Authors: Kelley Kilanski ; Jonathan Malkin ; Xiao Li ; Richard Wright ; Jeff A. Bilmes

Vocal Joystick is a mechanism that enables individuals with motor impairments to make use of vocal parameters to control objects on a computer screen (buttons, sliders, etc.) and ultimately will be used to control electro-mechanical instruments (e.g., robotic arms, wireless home automation devices). In an effort to train the VJ-system, speech data from the TIMIT speech corpus was initially used. However, due to problematic issues with co-articulation, we began a large data collection effort in a controlled environment that would not only address the problematic issues, but also yield a new vowel corpus that was representative of the utterances a user of the VJ-system would use.

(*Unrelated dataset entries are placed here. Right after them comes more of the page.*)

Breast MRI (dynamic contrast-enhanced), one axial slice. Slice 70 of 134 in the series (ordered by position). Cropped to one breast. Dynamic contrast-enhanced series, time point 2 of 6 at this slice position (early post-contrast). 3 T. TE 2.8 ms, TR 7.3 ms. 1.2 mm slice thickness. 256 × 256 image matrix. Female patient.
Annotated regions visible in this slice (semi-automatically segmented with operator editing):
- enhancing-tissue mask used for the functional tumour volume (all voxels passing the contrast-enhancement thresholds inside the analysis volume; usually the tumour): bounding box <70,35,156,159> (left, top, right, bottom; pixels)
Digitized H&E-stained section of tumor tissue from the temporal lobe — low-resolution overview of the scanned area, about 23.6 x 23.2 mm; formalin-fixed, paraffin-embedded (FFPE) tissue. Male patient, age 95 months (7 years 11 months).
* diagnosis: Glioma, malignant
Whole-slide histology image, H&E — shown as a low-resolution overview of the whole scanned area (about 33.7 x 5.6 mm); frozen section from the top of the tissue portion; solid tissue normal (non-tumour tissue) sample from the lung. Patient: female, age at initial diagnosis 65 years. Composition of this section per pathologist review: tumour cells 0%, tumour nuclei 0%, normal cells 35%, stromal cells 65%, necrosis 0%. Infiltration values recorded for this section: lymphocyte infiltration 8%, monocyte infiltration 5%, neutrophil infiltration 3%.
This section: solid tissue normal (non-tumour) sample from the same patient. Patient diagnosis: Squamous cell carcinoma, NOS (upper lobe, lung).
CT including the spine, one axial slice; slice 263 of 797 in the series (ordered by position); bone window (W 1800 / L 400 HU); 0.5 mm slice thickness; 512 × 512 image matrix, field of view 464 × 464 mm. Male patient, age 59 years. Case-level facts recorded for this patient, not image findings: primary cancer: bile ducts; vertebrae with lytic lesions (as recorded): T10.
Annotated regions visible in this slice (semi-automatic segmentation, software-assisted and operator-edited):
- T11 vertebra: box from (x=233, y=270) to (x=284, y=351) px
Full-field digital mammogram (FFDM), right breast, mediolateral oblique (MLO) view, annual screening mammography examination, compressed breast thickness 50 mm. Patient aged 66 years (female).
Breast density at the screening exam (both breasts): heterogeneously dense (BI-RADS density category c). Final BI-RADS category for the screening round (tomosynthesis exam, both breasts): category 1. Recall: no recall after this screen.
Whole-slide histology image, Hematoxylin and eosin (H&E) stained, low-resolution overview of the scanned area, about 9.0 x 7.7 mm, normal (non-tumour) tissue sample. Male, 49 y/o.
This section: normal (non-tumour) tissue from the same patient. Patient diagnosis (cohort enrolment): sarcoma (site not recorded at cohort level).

The data collection process evolved over the course of the effort as new parameters were added and as factors relating to the quality of the collected data in terms of the specified parameters were considered. The result of the data collection effort is a vowel corpus of approximately 11 hours of recorded data comprised of approximately 23500 sound files of the monophthongs and vowel combinations (e.g. diphthongs) chosen for the Vocal Joystick project varying along the parameters of duration, intensity and amplitude. This paper discusses how the data collection has evolved since its initiation and provides a brief summary of the resulting corpus.